The Chief, largely due to his being an Indian, has been treated as subhuman. He was ignored and forced into invisibility by the government who took away his father's land. His father, who was a strong man, became a drunkard because of society's atrocities. The Chief, however, learns to use his "invisibility" to his advantage. While everyone thinks he is deaf and mute, he listens in on their conversations and learns all about what is going on around him.

The repressive society cannot tolerate a man like McMurphy, who is strong enough to teach others about the wrongs around them. He refuses to conform to the rules of the repressive society and rebels against it; as a result, he is destroyed through a lobotomy that renders him incapable of thinking or acting against the repressive forces.


Matriarchy and the power of women over men

The novel reveals that women have power over men and what this power can do if it is allowed to become out of proportion. Harding, Billy Bibitt, and the Chief's father are all emasculated by women. Harding is not man enough for his wife, and she accuses him of everything from being a homosexual to not having enough of anything to satisfy her.

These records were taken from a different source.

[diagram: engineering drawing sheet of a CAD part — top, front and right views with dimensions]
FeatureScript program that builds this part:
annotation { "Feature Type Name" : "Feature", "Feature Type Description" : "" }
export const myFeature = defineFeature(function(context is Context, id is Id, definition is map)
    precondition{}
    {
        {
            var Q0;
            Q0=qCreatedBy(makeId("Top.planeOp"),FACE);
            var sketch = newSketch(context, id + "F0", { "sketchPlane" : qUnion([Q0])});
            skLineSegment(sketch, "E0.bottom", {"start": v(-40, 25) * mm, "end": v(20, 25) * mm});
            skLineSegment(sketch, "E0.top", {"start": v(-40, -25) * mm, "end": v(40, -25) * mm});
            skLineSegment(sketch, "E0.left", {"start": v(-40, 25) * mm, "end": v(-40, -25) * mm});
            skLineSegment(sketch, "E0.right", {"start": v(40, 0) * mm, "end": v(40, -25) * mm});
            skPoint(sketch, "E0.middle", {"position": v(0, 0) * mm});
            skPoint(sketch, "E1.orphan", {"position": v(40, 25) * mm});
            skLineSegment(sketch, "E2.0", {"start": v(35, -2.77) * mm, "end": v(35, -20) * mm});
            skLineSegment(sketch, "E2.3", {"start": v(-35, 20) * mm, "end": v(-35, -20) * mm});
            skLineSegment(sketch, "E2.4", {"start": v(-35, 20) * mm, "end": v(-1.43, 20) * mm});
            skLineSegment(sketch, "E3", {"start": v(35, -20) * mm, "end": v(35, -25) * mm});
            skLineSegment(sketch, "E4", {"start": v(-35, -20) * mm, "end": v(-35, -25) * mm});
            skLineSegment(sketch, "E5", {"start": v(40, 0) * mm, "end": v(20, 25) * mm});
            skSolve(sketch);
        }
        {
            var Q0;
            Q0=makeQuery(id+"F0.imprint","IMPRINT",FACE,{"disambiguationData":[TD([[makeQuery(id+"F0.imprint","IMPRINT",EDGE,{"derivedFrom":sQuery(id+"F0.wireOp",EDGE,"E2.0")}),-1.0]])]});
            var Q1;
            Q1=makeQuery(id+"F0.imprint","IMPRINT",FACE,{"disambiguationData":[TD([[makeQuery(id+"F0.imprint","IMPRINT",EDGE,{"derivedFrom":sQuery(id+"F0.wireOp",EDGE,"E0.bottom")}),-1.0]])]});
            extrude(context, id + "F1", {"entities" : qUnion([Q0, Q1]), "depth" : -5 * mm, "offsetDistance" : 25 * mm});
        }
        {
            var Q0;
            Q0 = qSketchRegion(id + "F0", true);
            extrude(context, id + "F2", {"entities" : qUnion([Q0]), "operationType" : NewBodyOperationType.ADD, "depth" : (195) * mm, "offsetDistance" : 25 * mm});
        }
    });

His problem is further complicated by his beautiful, white hands that are feminine and cause him shame. Billy is not good enough for his mother. She dominates him, does not consider him a man, and treats him like a child. When Nurse Ratched threatens to tell his mother that Billy has slept with a prostitute, he is so fearful and ashamed that he slits his own throat. The Chief's father is made "small" by his white wife, who joins with the government people to convince her husband to sell his land. She renders him powerless and ineffective, causing him to become a drunkard.

Nurse Ratched also tries to emasculate the patients. She threatens them and controls them through fear. When she is not successful in gaining control over a patient, she orders shock treatments to accomplish her goal. When she cannot successfully render McMurphy powerless, she has him lobotomized so that she can control him and use him as an example to other patients.